Иногда за концерт давали членскую книжку какого-нибудь закрытого кооператива. Знаменит был один, под названием «Казанбург», по его членским книжкам в каком-нибудь подвале, постояв два‑три часа в очереди, можно было получить пяток яиц или тощего поросенка в два‑три фунта весом.

Василий Иванович не только по необходимости, но и по любви к своему искусству почти никогда и ни от одного концерта не отказывался. Занят был очень много. Спрос на Качалова был большой. Но раз было много концертов, нужно было иметь большой репертуар. Надо было его готовить, тем более что часть его дореволюционного репертуара не годилась — во всяком случае, не всегда годилась: солдатам, рабочим, новым студентам, провинциальной публике Подольска, Орехова, Иванова и т. д. читать некоторые произведения Блока, Брюсова, Андреева нельзя было.
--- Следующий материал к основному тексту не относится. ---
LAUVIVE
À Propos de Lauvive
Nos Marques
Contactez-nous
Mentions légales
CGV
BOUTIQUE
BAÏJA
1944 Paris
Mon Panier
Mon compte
Василий Иванович интенсивно работал. Много искал и учил нового и вспоминал и переделывал старое. Проверял он все это на нас, и тут беспощадный юмор, смелая ирония Тамары были ему очень нужны. Иногда он огорчался от несерьезности ее насмешек над его «гарабурдой» [7], — так она называла его заштамповавшийся от частого употребления репертуар. По большей части шутя и насмешничая, она умела навести его самого на мысль о том или ином его недостатке. Но бывало и так: Василий Иванович кончил заново сделанную им «Тройку», надел пенсне, чтобы посмотреть на «публику», и видит — Тамара не хихикает, не готовится передразнить его, как обычно, нет, она молчит и плачет. Потом с мокрыми глазами усмехнется и скажет: «Мэтр, дорогой мэтр, можно, я перекувырнусь? А то у меня от твоей гениальности в носу свербит». Подойдет — и не поцелует, а только приложится к его затылку. Такую похвалу он ценил очень.

вернуться

7

По действующему лицу из пьесы А. К. Толстого «Смерть Иоанна Грозного». Диалог польского посла Гарабурды с Грозным Василий Иванович очень много и часто читал тогда.